COCKPIT COUNTRY—THE MAROONS

If there is one thing more interesting to the unbiassed traveller than others, it is to hear and analyse the various opinions expressed upon the subject he or she is attempting to master in the spirit of disinterestedness and liberal judgment, by those whose lives are being lived in that particular spot of the globe temporarily under review.

“England has treated Jamaica abominably,” I frequently heard. She had insisted on the liberation of the slaves, then inadequately compensated their owners, and when their emancipation upset all prevailing conditions of labour, instead of protecting sugar, the chief industry of her West Indian colonies, and fostering its growth, she fairly knocked it on the head by the introduction of free trade. When beetroot-sugar first arrived in Jamaica the nails were driven into its coffin. Annexation to the United States was not desirable, it was declared, but, so far as business was concerned, America would make things hum.

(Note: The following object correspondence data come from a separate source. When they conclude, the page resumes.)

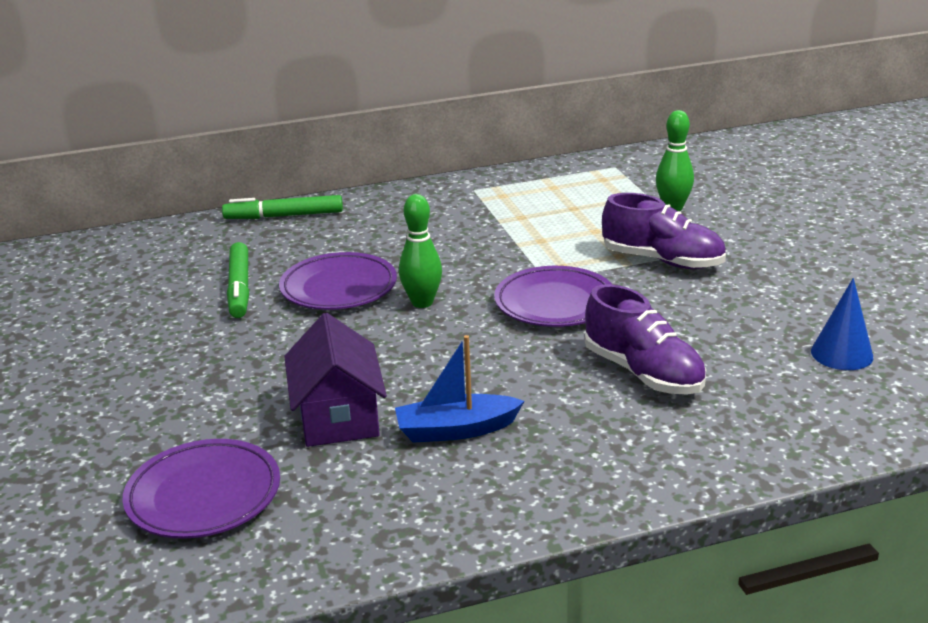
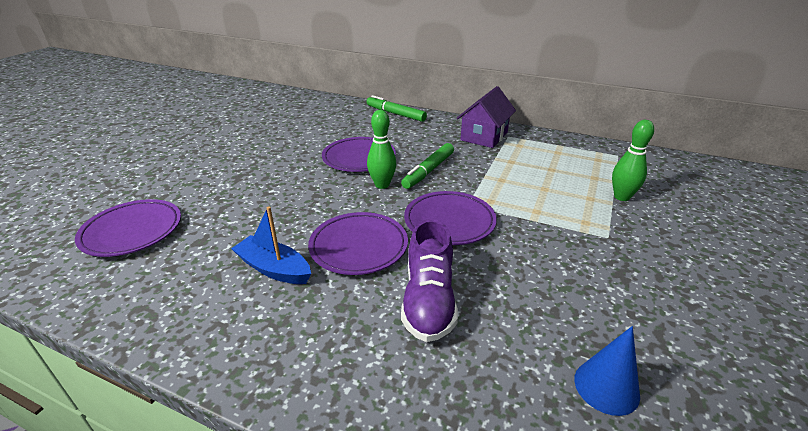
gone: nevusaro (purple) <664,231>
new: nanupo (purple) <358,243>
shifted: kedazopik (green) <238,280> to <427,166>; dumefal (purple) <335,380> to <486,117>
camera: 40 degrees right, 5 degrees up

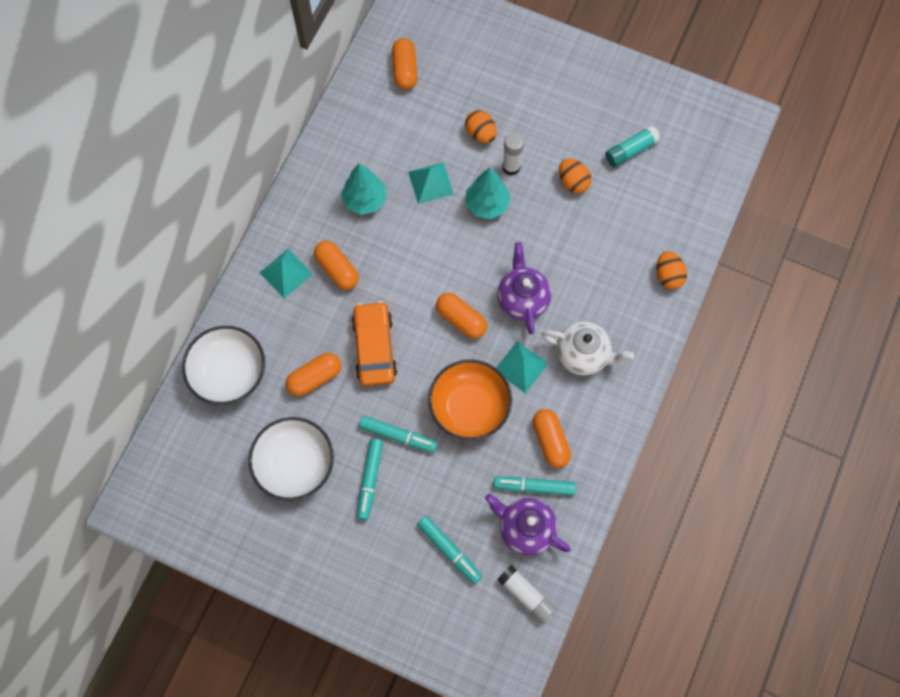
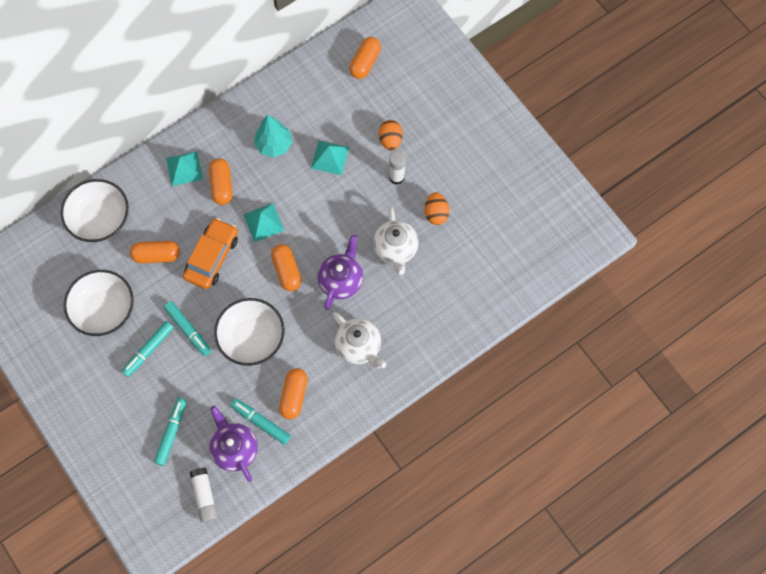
gone: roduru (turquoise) <632,146>; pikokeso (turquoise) <488,193>; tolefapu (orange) <671,270>
new: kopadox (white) <395,241>
shifted: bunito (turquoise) <522,367> to <264,222>
repainted: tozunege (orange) <470,399> to tozunege (white) <249,332>
rotated: kedazopik (turquoise) <449,550> = <170,432> 150 degrees counterclockwise
camera: 30 degrees right, 0 degrees up

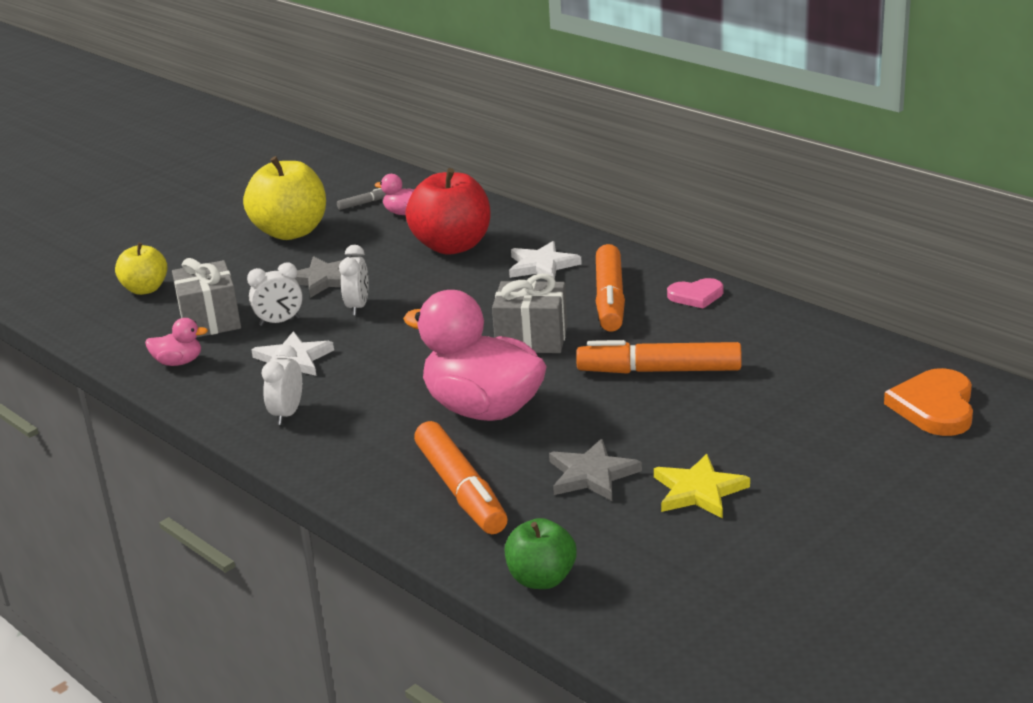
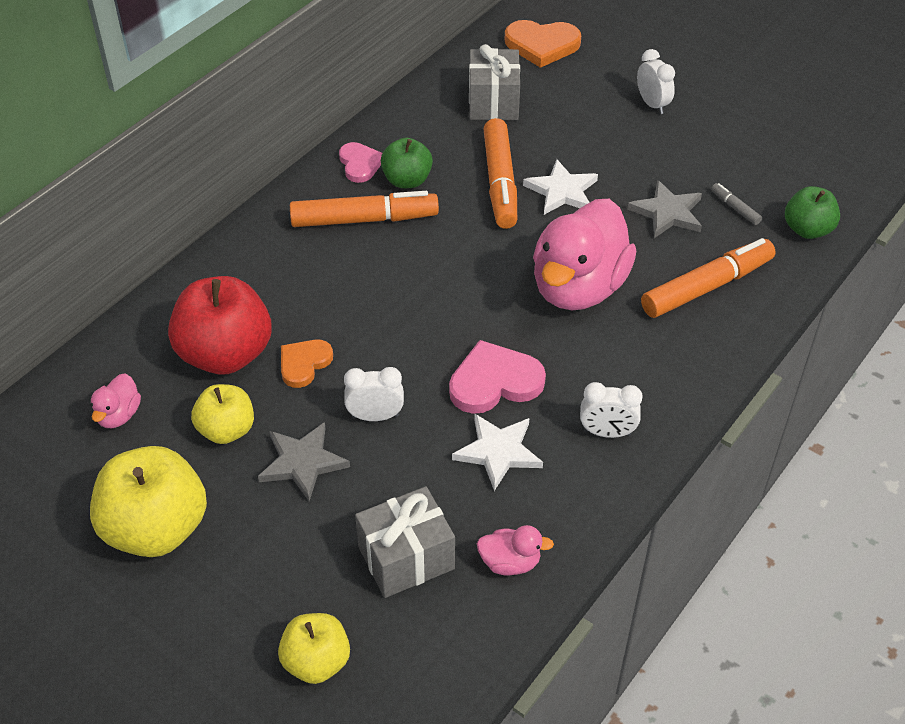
gone: lizafa (yellow) <702,486>
new: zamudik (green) <407,163>; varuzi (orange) <307,364>; varuzi (pink) <497,377>; zamudik (yellow) <222,414>
shifted: kedazopik (grey) <361,199> to <736,204>; lizafa (white) <545,260> to <560,187>; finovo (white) <275,294> to <656,81>; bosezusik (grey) <529,313> to <494,82>
rotated: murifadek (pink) <176,342> = <515,550> 105 degrees clockwise
camera: 100 degrees left, 20 degrees up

The negroes were emancipated too soon, thought certain of the grumblers. Had the Jamaican blacks been as well educated as their brothers in the States at the time they became freed, they would have a different race of peasants in the island to-day. “They will never make citizens,” I was told. They have no idea of the responsibilities of a civilised community; even those who had voting powers on local questions were too lazy or too callous to record their votes. If a white man suggested to them how better to cultivate their patch of land, or if the coffee-curers and shippers, for instance, advised them to bring their coffee when picked straight to their mills where they had the proper apparatus for curing the beans, the blacks would immediately suspect the white man had “something up his sleeve,” and was going to get the better of them in some underhand way.

Things, no doubt, are difficult in Jamaica under the very best of circumstances. The negro is unquestionably a low type of humanity, naturally unintelligent and lazy. People forget, however, he has, in the first place, only recently discovered that he has a soul as well as the white man, and, in the second place, but just learnt, the other day as it were, to call that soul his own.

Nearly two centuries of abject slavery, with its accompaniments of forced labour and hard usage, have passed over his head, since, as a free savage, he roamed the African forests, a fetich-worshipper, the victim of the lowest superstitions, and practising every vice known to humanity. Evangelising efforts were spasmodically made here and there to ameliorate the condition of the plantation slaves by those whose conscience was in advance of their times; but when in 1834 the yoke of slavery was removed with such an ancestry, such a history behind them, what could a reasonable person expect of the sons and daughters of Ham! The planters had regarded them as the necessary machinery for producing their princely incomes when the wealth of the West Indian merchant was a known quantity. To improve the breed the physically-fittest were, like cattle, carefully selected, and the women told off for this purpose given especially lighter work to perform. This practice alone might account for much of the indiscriminate living which called forth the blazing indignation and burning words of one of the Keswick delegates, whose work is mentioned on a former page.

The injustice of his wholesale indictment against the character of the women of this island is still felt by many.

One clergyman, of over thirty years’ experience in Jamaica, and whose church numbers 1300 communicants, expressed to me his strong disapproval of the way in which this island was held up as a “plague spot” for its wickedness, by persons who had no practical knowledge either of its history or its inhabitants.

If in the year 1902, 62 per cent. of the children born are illegitimate, in 1834, had a census been taken, probably there would have been over 90 per cent. Of the present 62 per cent., given by the latest returns, I was assured that fifty out of that number would represent the children of persons living together in faithful, though unwedded union.

It is a matter of history that white overseers on the estates were dismissed on their marriage for obvious reasons. Every obstacle was placed upon the marriage of slaves; I believe on many estates it was forbidden. Then the example set by the whites has been most shameful throughout the history of Jamaica in this respect. Considering these circumstances, and the very recent growth of any sort of moral standard, one is not surprised to hear many persons speak indignantly of the Keswick delegates and the superficial nature of their work.